Шах мчался по улице во весь опор, из-под резиновых подошв его башмаков в воздух поднимались маленькие облачка пыли. Если ему поручили сопровождать сестру в школу и обратно, это еще не означало, что он не может обогнать ее и первым прибежать к воротам дома. Задыхаясь, он остановился возле калитки и оглянулся: где Шабнам? Сестра торопливо шагала вслед за ним. Вид у девочки был сердитый.
— Почему ты вечно носишься как угорелый? Я не поспеваю. И вообще, мама-джан будет сердиться, если увидит, как я гоняюсь за тобой по улице.
— Но я же не виноват, что двигаюсь быстрее, чем ты. Мы давно уже были бы дома, если бы ты не тащилась как черепаха. Вечно приходится ждать тебя.
Эти препирательства повторялись чуть ли не каждый день. Но на самом деле единокровные брат и сестра обожали друг друга и давно перестали обращать внимание на натянутые отношения, сложившиеся между их матерями. Как ни старалась Гюльназ держать дочь подальше от Шекибы, девочка без тени сомнения приходила поболтать с ней. Усевшись рядом, когда Шекиба стирала или готовила, Шабнам расспрашивала ее обо всем на свете — от ухода за скотиной до выпечки хлеба. В свою очередь, Шах, избалованный отцом и привыкший делать все, что только взбредет в голову, частенько донимал Гюльназ своими проделками вроде распущенных клубков шерсти в ее рабочей корзинке. Но стоило Гюльназ заслышать веселый хохот проказника, и ее сердце таяло — поворчав для порядка, она принималась сматывать перепутанные нити обратно в клубок.

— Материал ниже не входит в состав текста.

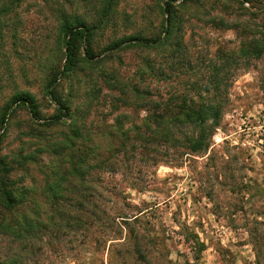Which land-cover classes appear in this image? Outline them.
<instances>
[{
  "label": "rangeland",
  "instance_id": "1",
  "mask_svg": "<svg viewBox=\"0 0 264 264\" xmlns=\"http://www.w3.org/2000/svg\"><path fill=\"white\" fill-rule=\"evenodd\" d=\"M162 1L0 0V118L20 93L38 111L12 104L0 127L18 199L0 200V264H264V0H174L168 40ZM61 20L91 31L92 56L78 43L51 124ZM133 38L164 41L112 47ZM171 95L210 118L156 143L153 102Z\"/></svg>",
  "mask_w": 264,
  "mask_h": 264
},
{
  "label": "trees",
  "instance_id": "2",
  "mask_svg": "<svg viewBox=\"0 0 264 264\" xmlns=\"http://www.w3.org/2000/svg\"><path fill=\"white\" fill-rule=\"evenodd\" d=\"M193 1L195 0H182L181 4L183 6ZM173 3L174 0L162 1L163 12L167 16L165 20L166 25L164 27V33L166 35L164 38L165 40H168L174 31V28H176L174 19V11L176 7L173 5ZM60 24L61 34L64 40V63L62 65L61 71L55 73V75L50 79L46 88V95L56 104L58 110V115L56 118L51 120V124L57 123L60 118H66L69 115V107L57 96L54 86L56 81L61 76L70 74L75 69L77 64L78 43L85 45L84 57L86 60H89L92 56L90 50L88 49L91 31L88 28L83 27L81 23L71 24L66 20H61ZM164 39L160 42L158 39H124L114 43L112 47L118 49L124 44V48L138 47L143 49H152L154 47L160 46ZM12 104L26 108L33 118L38 117V111L35 107L33 98L29 94L20 93L16 95L5 108L0 118V127L6 125L8 116L12 112V109H10ZM153 104L156 106V108L153 110L151 117L155 122H159V124L163 126V129L159 130V133L155 134L156 143H160L161 141L168 143L169 141L176 139L174 137V128H171V125L180 127V125L188 124L194 125L196 127H202L210 118L208 115V111H211L209 105H196L195 102H187L185 99L175 95H171L167 100H161L158 102L154 101ZM187 143L190 147L189 150L193 153H200L207 147V144L205 143V137L202 134L198 137L192 136L191 138H188ZM109 152H119V149L117 150L110 148ZM0 200L2 207L6 210H12L18 205V199L14 192L8 189L4 184H1L0 187Z\"/></svg>",
  "mask_w": 264,
  "mask_h": 264
}]
</instances>
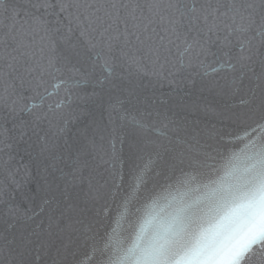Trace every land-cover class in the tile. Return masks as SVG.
I'll return each mask as SVG.
<instances>
[{"label":"snow or ice","instance_id":"snow-or-ice-1","mask_svg":"<svg viewBox=\"0 0 264 264\" xmlns=\"http://www.w3.org/2000/svg\"><path fill=\"white\" fill-rule=\"evenodd\" d=\"M0 264H264V0H0Z\"/></svg>","mask_w":264,"mask_h":264},{"label":"water","instance_id":"water-1","mask_svg":"<svg viewBox=\"0 0 264 264\" xmlns=\"http://www.w3.org/2000/svg\"><path fill=\"white\" fill-rule=\"evenodd\" d=\"M166 90V89H165ZM240 147H243V144H239L235 147V150L238 151Z\"/></svg>","mask_w":264,"mask_h":264}]
</instances>
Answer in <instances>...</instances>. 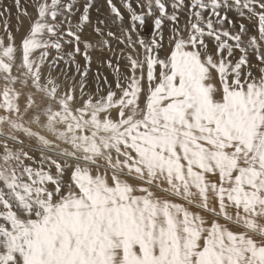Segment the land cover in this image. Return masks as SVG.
<instances>
[{
    "label": "snow or ice",
    "instance_id": "snow-or-ice-1",
    "mask_svg": "<svg viewBox=\"0 0 264 264\" xmlns=\"http://www.w3.org/2000/svg\"><path fill=\"white\" fill-rule=\"evenodd\" d=\"M0 264H264V0H0Z\"/></svg>",
    "mask_w": 264,
    "mask_h": 264
},
{
    "label": "rangeland",
    "instance_id": "rangeland-1",
    "mask_svg": "<svg viewBox=\"0 0 264 264\" xmlns=\"http://www.w3.org/2000/svg\"><path fill=\"white\" fill-rule=\"evenodd\" d=\"M5 3H7L8 5H11L12 4V0H5ZM117 3H118V0H117ZM13 15H15V10H13ZM11 23L14 25L15 24V19H13L11 21Z\"/></svg>",
    "mask_w": 264,
    "mask_h": 264
}]
</instances>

Асиф надеялся, что у них еще будут дети, но его жены словно сговорились: стоило одной «выздороветь» от ежемесячного женского недомогания, как тут же «заболевала» другая. Асифу оставалось лишь теряться в догадках: то ли это наказание ему за визиты в гарем эмира, то ли еще какое-то неизвестное проклятие лежит на его женах. Но, так или иначе, он наконец устал сердиться на них и переживать, что ни та ни другая больше не рожают ему детей. Однако мать Асифа не сдавалась. Даже за неделю до смерти она не переставала донимать сына разговорами о том, что Аллах желает, чтобы у мужчины было больше двух жен.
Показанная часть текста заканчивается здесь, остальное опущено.